L'Union européenne à 25

Europe


 Traité simplifié

UNION EUROPEENNE, JUILLET 2007 | LE NOUVEAU TRAITE POUR L’EUROPE
__Qu'est-ce que le Traité réformateur ?

"Traité réformateur" est l'appellation qui s'est peu à peu imposée pour désigner le futur Traité européen dont les grandes lignes ont été dessinées lors du Conseil européen de juin 2007. En France, on a longtemps parlé de "mini traité", puis de "traité simplifié", mais le principe est le même : ce texte, plus court que le défunt traité constitutionnel, met l’accent sur la réforme du fonctionnement de l'Union européenne.

Quand le Traité réformateur sera-t-il signé ?
Au cours du dernier Conseil européen, les chefs d'Etat et de gouvernement se sont mis d'accord sur le mandat de la Conférence intergouvernementale (CIG) qui se réunira dès juillet pour rédiger le traité. Ce texte doit être signé par les chefs d'Etat et de gouvernement en octobre. Commencera ensuite le processus de ratification dans chacun des 27 Etats membres de l'UE.

Ce processus devra être achevé avant les élections du Parlement européen en juin 2009. En France, le Traité devrait être ratifié par le Parlement, comme l'a indiqué le président de la République.

Qu'est-ce qui change par rapport au Traité constitutionnel ?
Retrait des références constitutionnelles (appellation, lois et lois cadres, symboles...).
Retrait de la partie III sur les politiques de l'UE (les modifications prévues dans cette parties seront apportées au TCE),
Renforcement des compétences attribuées au Parlement européen : grâce au développement des champs politiques dans lesquels Parlement et Conseil des ministres prennent des décisions communes.
Renforcement des compétences nationales : grâce au développement des droits d'information des parlements nationaux.
Suppression de la concurrence libre et non faussée des objectifs de l'UE,
la charte des droits fondamentaux devrait entrer en vigueur par le biais d'une référence croisée, juridiquement contraignante, inscrite dans le texte du Traité de réforme.
La clause implicite affirmant la primauté du droit européen sur le droit national, comme c'est le cas depuis 1963, sera remplacée par une déclaration sur les principes établis par la Cour de justice des Communautés européennes (CJCE).

Quelles seront les principales réformes institutionnelles ?
Un président du Conseil européen sera nommé pour deux ans et demi, renouvelable une fois.

Le poste envisagé de "ministre des Affaires étrangères" a été abandonné au profit d'un Haut Représentant pour la politique étrangère. Celui-ci présidera le Conseil des Affaires générales et des Relations extérieures.
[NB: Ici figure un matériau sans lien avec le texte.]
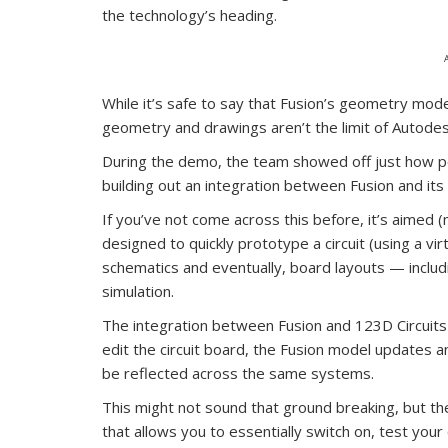
the technology’s heading.
While it’s safe to say that Fusion’s geometry modell
geometry and drawings aren’t the limit of Autodesk
During the demo, the team showed off just how po
building out an integration between Fusion and its 
If you’ve not come across this before, it’s aimed (
designed to quickly prototype a circuit (using a vi
schematics and eventually, board layouts — includ
simulation.
The integration between Fusion and 123D Circuits (1
edit the circuit board, the Fusion model updates 
be reflected across the same systems.
This might not sound that ground breaking, but the 
that allows you to essentially switch on, test your 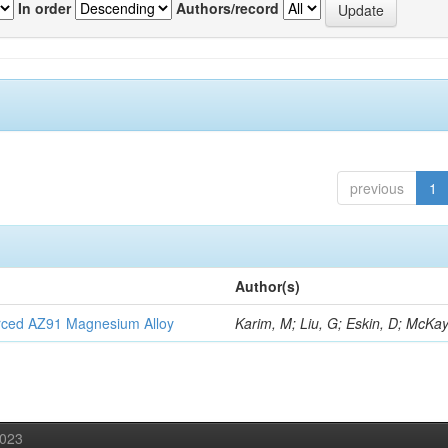
In order
Authors/record
previous
1
Author(s)
orced AZ91 Magnesium Alloy
Karim, M; Liu, G; Eskin, D; McKay
2023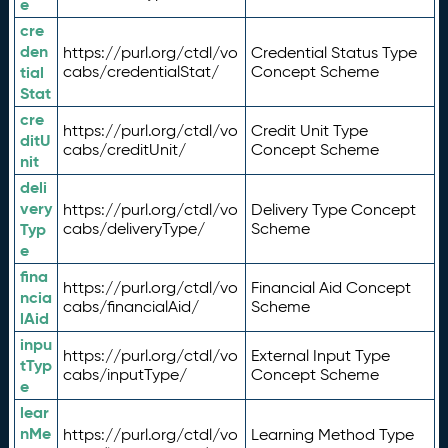
e
cre
den
https://purl.org/ctdl/vo
Credential Status Type
tial
cabs/credentialStat/
Concept Scheme
Stat
cre
https://purl.org/ctdl/vo
Credit Unit Type
ditU
cabs/creditUnit/
Concept Scheme
nit
deli
very
https://purl.org/ctdl/vo
Delivery Type Concept
Typ
cabs/deliveryType/
Scheme
e
fina
https://purl.org/ctdl/vo
Financial Aid Concept
ncia
cabs/financialAid/
Scheme
lAid
inpu
https://purl.org/ctdl/vo
External Input Type
tTyp
cabs/inputType/
Concept Scheme
e
lear
nMe
https://purl.org/ctdl/vo
Learning Method Type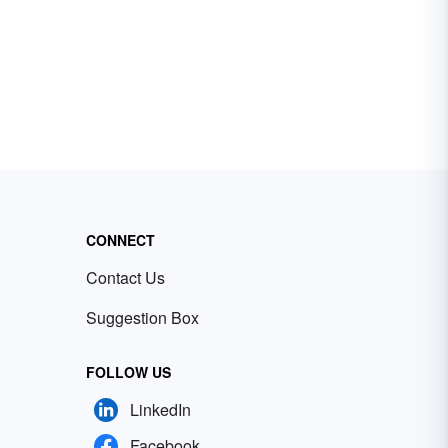
CONNECT
Contact Us
Suggestion Box
FOLLOW US
LinkedIn
Facebook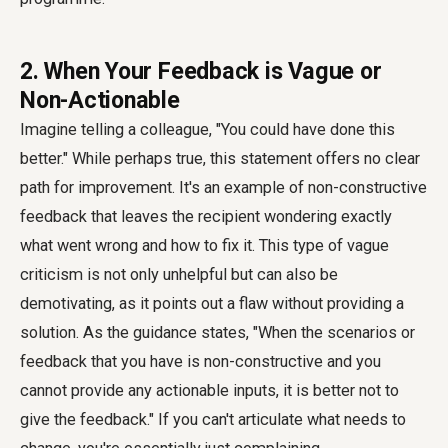
2. When Your Feedback is Vague or
Non-Actionable
Imagine telling a colleague, "You could have done this
better." While perhaps true, this statement offers no clear
path for improvement. It's an example of non-constructive
feedback that leaves the recipient wondering exactly
what went wrong and how to fix it. This type of vague
criticism is not only unhelpful but can also be
demotivating, as it points out a flaw without providing a
solution. As the guidance states, "When the scenarios or
feedback that you have is non-constructive and you
cannot provide any actionable inputs, it is better not to
give the feedback." If you can't articulate what needs to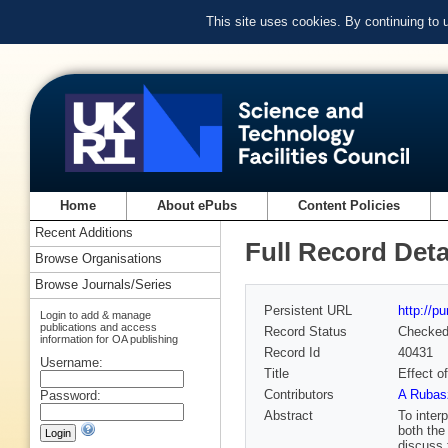
This site uses cookies. By continuing to
Home
About ePubs
Content Policies
Recent Additions
Full Record Deta
Browse Organisations
Browse Journals/Series
Persistent URL
http://p
Login to add & manage
publications and access
Record Status
Checke
information for OA publishing
Record Id
40431
Username:
Title
Effect o
Contributors
A Rubas
Password:
Abstract
To inter
both the
discuss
A partir de 2014, la Commission sera réduite en taille. Le nombre de commissaires ne sera plus égal à celui des Etats membres. La Commission européenne comptera 18 commissaires (soit les deux tiers du nombre des Etats membres). Les Commissaires seront choisis sur un système de rotation égalitaire entre les Etats membres pour un mandat de 5 ans.

Le nombre de parlementaires européens  n'excèdera pas 750 (ils sont 785 depuis le 1er janvier 2007). Le nombre de députés par pays sera fixé dans le traité par un système proportionnel dégressif avec un maximum de 96 et un minimum de 6 pour chaque pays.

Quelles seront les règles de vote au Conseil ?
La majorité qualifiée deviendra la règle pour 51 domaines supplémentaires, dont la coopération judiciaire et policière, l'éducation ou la politique économique. L'unanimité restera la règle pour la politique étrangère, la sécurité sociale, la fiscalité et la culture. Le Royaume Uni a obtenu une dérogation sur la coopération judiciaire et policière.

La majorité qualifiée sera basée sur le principe de la double majorité : pour être adoptées, les décisions auront besoin du support de 55 % des Etats membres représentant 65 % de la population européenne.

Un compromis a dû être trouvé pour répondre aux préoccupations émises par la Pologne. Le nouveau système n'entrera en vigueur qu'en 2014, au lieu de 2009. Jusqu'au 31 mars 2017, un Etat-membre pourra invoquer le compromis de Ioannina qui permet à un groupe d'Etats proches de la minorité de blocage, sans toutefois l'atteindre, de demander le réexamen d'une décision adoptée à la majorité qualifiée au Conseil.

Et si le Traité réformateur n'est pas ratifié par tous les Etats membres ?
Afin d'entrer en vigueur, le Traité réformateur doit être ratifié par les 27 Etats membres. Dans le cas contraire, le Traité de Nice continuera jusqu'à ce que tous les pays aient complété le processus de ratification.